Start of SUPPLIED DATA
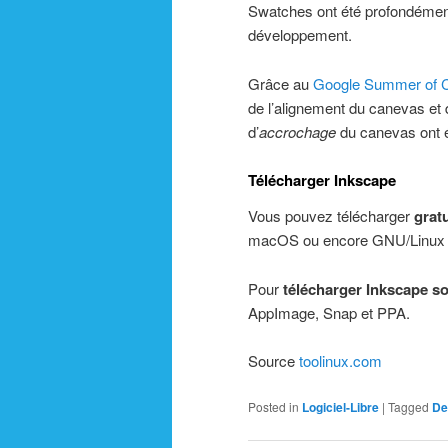
Swatches ont été profondémen
développement.
Grâce au
Google Summer of 
de l’alignement du canevas et 
d’
accrochage
du canevas ont ét
Télécharger Inkscape
Vous pouvez télécharger
grat
macOS ou encore GNU/Linu
Pour
télécharger Inkscape s
AppImage, Snap et PPA.
Source
toolinux.com
Posted in
Logiciel-Libre
|
Tagged
De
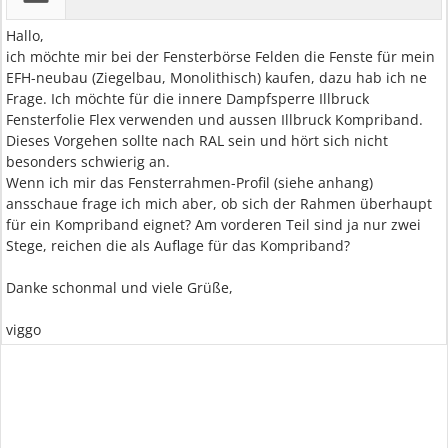
Hallo,
ich möchte mir bei der Fensterbörse Felden die Fenste für mein
EFH-neubau (Ziegelbau, Monolithisch) kaufen, dazu hab ich ne
Frage. Ich möchte für die innere Dampfsperre Illbruck
Fensterfolie Flex verwenden und aussen Illbruck Kompriband.
Dieses Vorgehen sollte nach RAL sein und hört sich nicht
besonders schwierig an.
Wenn ich mir das Fensterrahmen-Profil (siehe anhang)
ansschaue frage ich mich aber, ob sich der Rahmen überhaupt
für ein Kompriband eignet? Am vorderen Teil sind ja nur zwei
Stege, reichen die als Auflage für das Kompriband?
Danke schonmal und viele Grüße,
viggo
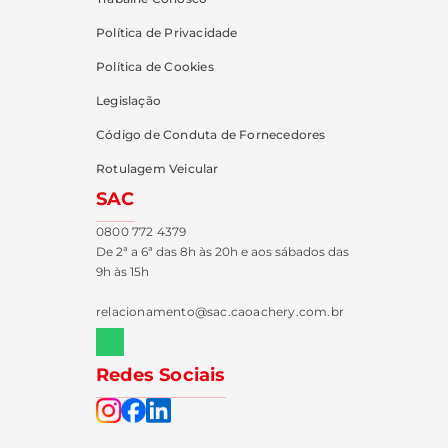
Política de Privacidade
Política de Cookies
Legislação
Código de Conduta de Fornecedores
Rotulagem Veicular
SAC
0800 772 4379
De 2ª a 6ª das 8h às 20h e aos sábados das
9h às 15h
relacionamento@sac.caoachery.com.br
Redes Sociais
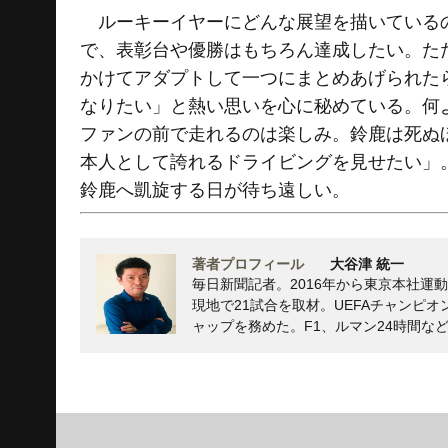
ルーキーイヤーにどんな展望を描いているの
で、表彰台や優勝はもちろん達成したい。た
かけてアダプトして一つにまとめあげられた
なりたい」と熱い思いを心に秘めている。何
ファンの前で走れるのは楽しみ。鈴鹿は死ぬ
本人として誇れるドライビングを見せたい」
鈴鹿へ凱旋する日が待ち遠しい。
著者プロフィール
大谷津 統一
毎日新聞記者。2016年から東京本社運動
現地で21試合を取材。UEFAチャンピ
ャップを務めた。F1、ルマン24時間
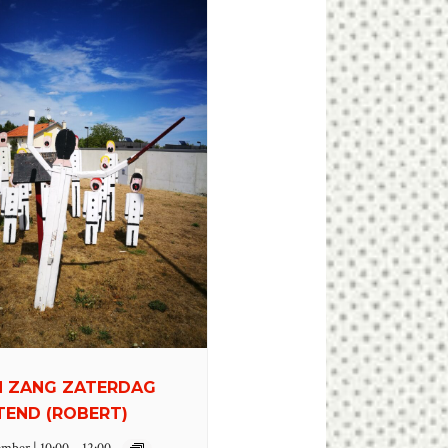
 ZANG ZATERDAG
END (ROBERT)
–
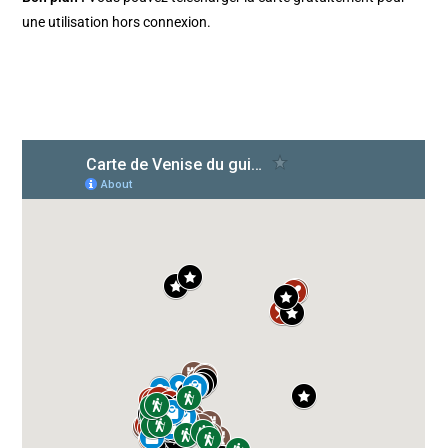
une utilisation hors connexion.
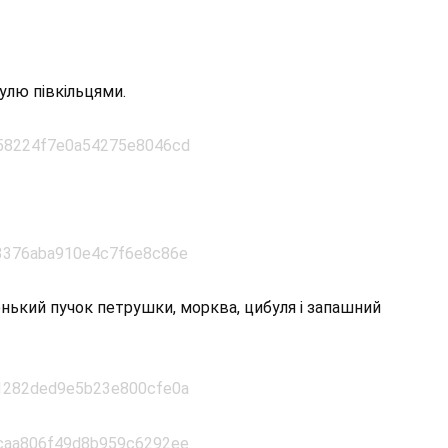
улю півкільцями.
енький пучок петрушки, морква, цибуля і запашний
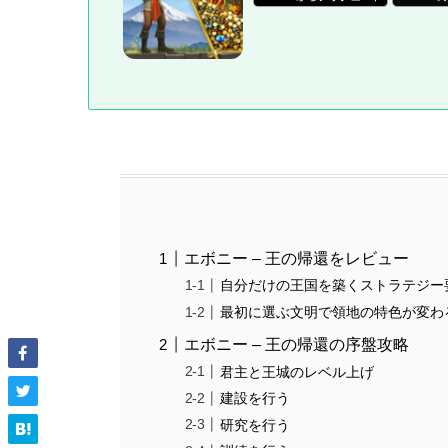
エボニー – 王の帰還をレビュー
自分だけの王国を築くストラテジー
最初に選ぶ文明で領地の特色が変わ
エボニー – 王の帰還の序盤攻略
君主と王城のレベル上げ
建設を行う
研究を行う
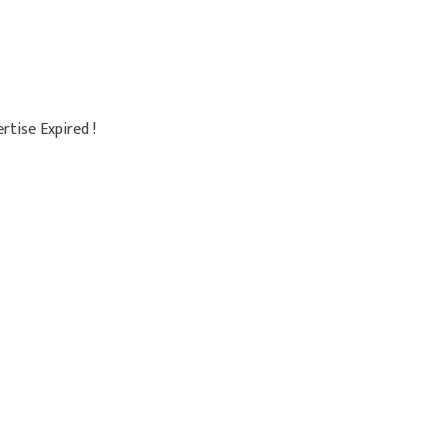
rtise Expired !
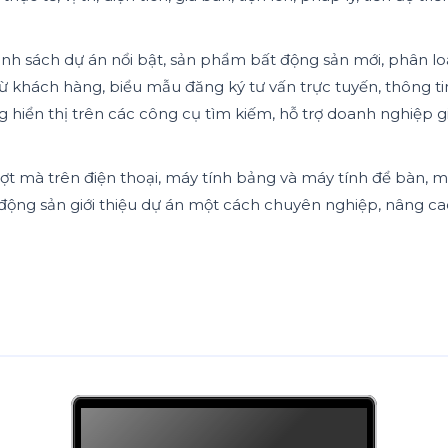
nh sách dự án nổi bật, sản phẩm bất động sản mới, phân loạ
á từ khách hàng, biểu mẫu đăng ký tư vấn trực tuyến, thông t
hiển thị trên các công cụ tìm kiếm, hỗ trợ doanh nghiệp g
mượt mà trên điện thoại, máy tính bảng và máy tính để bàn, 
t động sản giới thiệu dự án một cách chuyên nghiệp, nâng ca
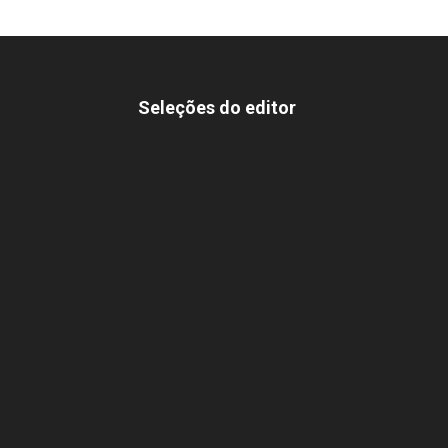
Seleções do editor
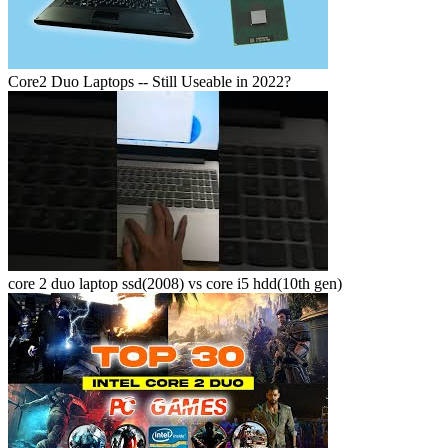
Core2 Duo Laptops -- Still Useable in 2022?
core 2 duo laptop ssd(2008) vs core i5 hdd(10th gen)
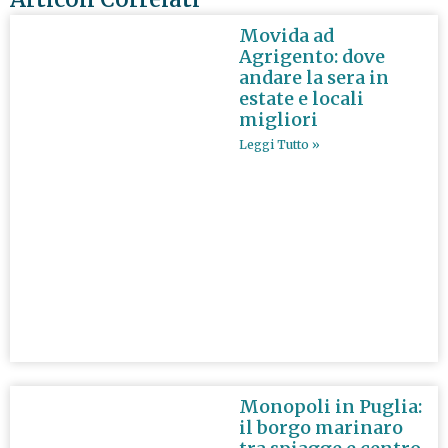
Movida ad
Agrigento: dove
andare la sera in
estate e locali
migliori
Leggi Tutto »
Monopoli in Puglia:
il borgo marinaro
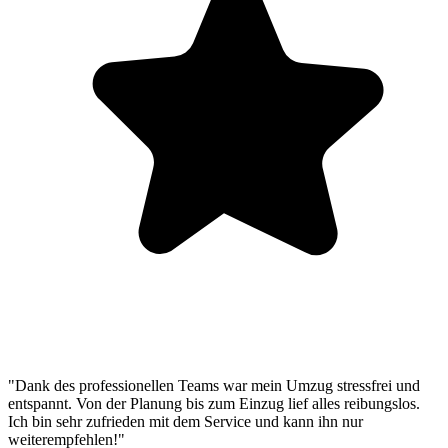
"Dank des professionellen Teams war mein Umzug stressfrei und
entspannt. Von der Planung bis zum Einzug lief alles reibungslos.
Ich bin sehr zufrieden mit dem Service und kann ihn nur
weiterempfehlen!"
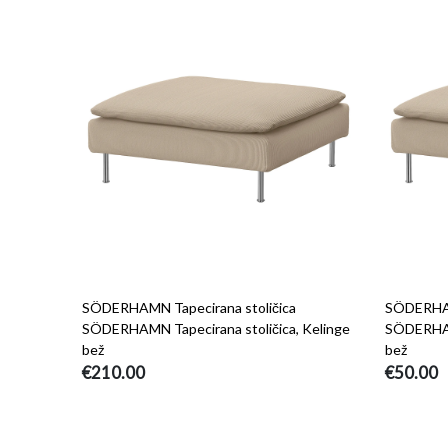
SÖDERHAMN Tapecirana stoličica
SÖDERHAMN
SÖDERHAMN Tapecirana stoličica, Kelinge
SÖDERHAMN
bež
bež
€210.00
€50.00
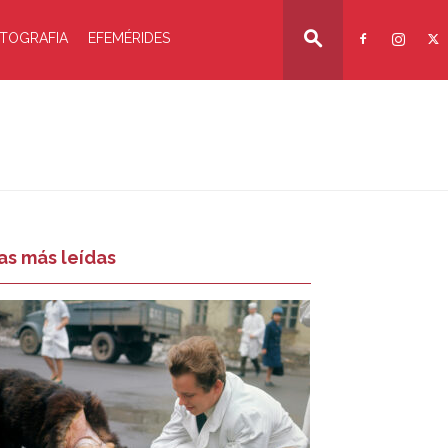
TOGRAFIA
EFEMÉRIDES
as más leídas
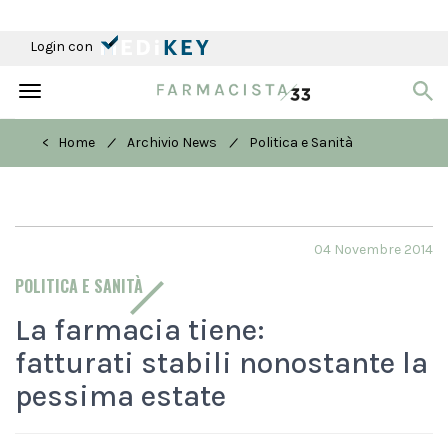
Login con
Toggle
navigation
/
/
< Home
Archivio News
Politica e Sanità
04 Novembre 2014
POLITICA E SANITÀ
La farmacia tiene:
fatturati stabili nonostante la
pessima estate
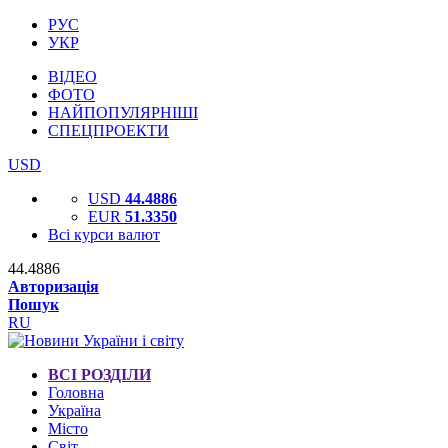
РУС
УКР
ВІДЕО
ФОТО
НАЙПОПУЛЯРНІШІ
СПЕЦПРОЕКТИ
USD
USD
44.4886
EUR
51.3350
Всі курси валют
44.4886
Авторизація
Пошук
RU
ВСІ РОЗДІЛИ
Головна
Україна
Місто
Світ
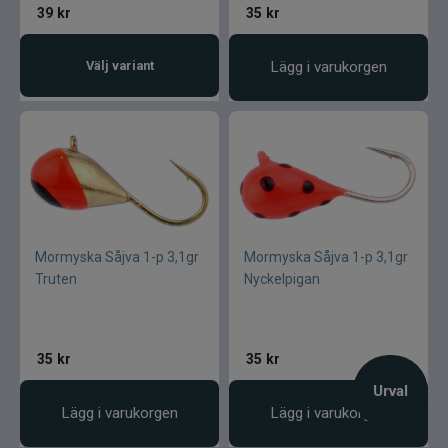
39
kr
35
kr
Välj variant
Lägg i varukorgen
Mormyska Såjva 1-p 3,1gr
Mormyska Såjva 1-p 3,1gr
Truten
Nyckelpigan
35
kr
35
kr
Urval
Lägg i varukorgen
Lägg i varukorgen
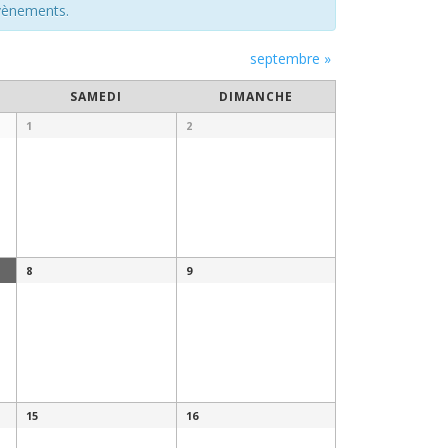
évènements.
septembre
»
SAMEDI
DIMANCHE
1
2
8
9
15
16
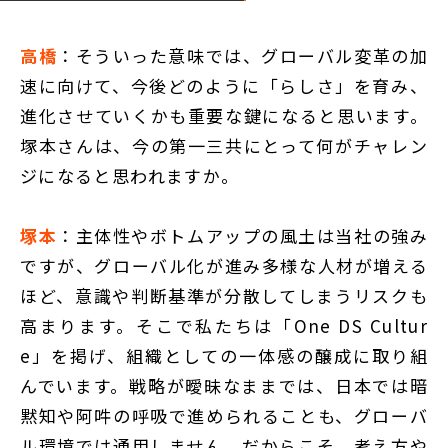
高橋
：そういった意味では、グローバル変革の加
速に向けて、今後どのように「らしさ」を育み、
進化させていくかも重要な鍵になると思います。
塚本さんは、今の第一三共にとって何がチャレン
ジになると思われますか。
塚本
：主体性やボトムアップの風土は当社の強み
ですが、グローバル化が進み多様な人材が増える
ほど、意識や判断基準が分散してしまうリスクも
高まります。そこで私たちは「One DS Cultur
e」を掲げ、組織としての一体感の醸成に取り組
んでいます。戦略が曖昧なままでは、日本では暗
黙知や阿吽の呼吸で進められることも、グローバ
ル環境では通用しません。だからこそ、考え方や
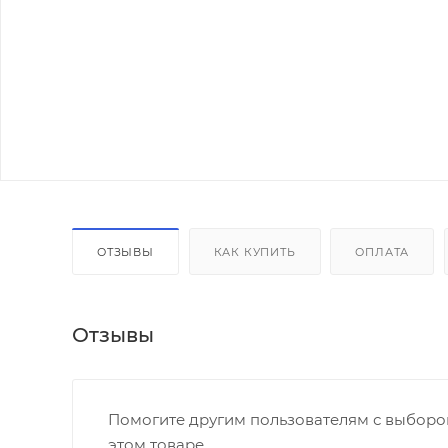
ОТЗЫВЫ
КАК КУПИТЬ
ОПЛАТА
Отзывы
Помогите другим пользователям с выбором
этом товаре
End of SUPPLIED DATA
Recast the stretch from the start of the rows through the line containing "AppImage, Snap et PPA.", both ends included, as a Markdown table with two columns, No. and Text, numbering each line and skipping blank ones. Leave the pictures out of the table.

| No. | Text |
|---|---|
| 1 | Swatches ont été profondémen |
| 2 | développement. |
| 3 | Grâce au |
| 4 | Google Summer of  |
| 5 | de l’alignement du canevas et  |
| 6 | d’ |
| 7 | accrochage |
| 8 | du canevas ont ét |
| 9 | Télécharger Inkscape |
| 10 | Vous pouvez télécharger |
| 11 | grat |
| 12 | macOS ou encore GNU/Linu |
| 13 | Pour |
| 14 | télécharger Inkscape s |
| 15 | AppImage, Snap et PPA. |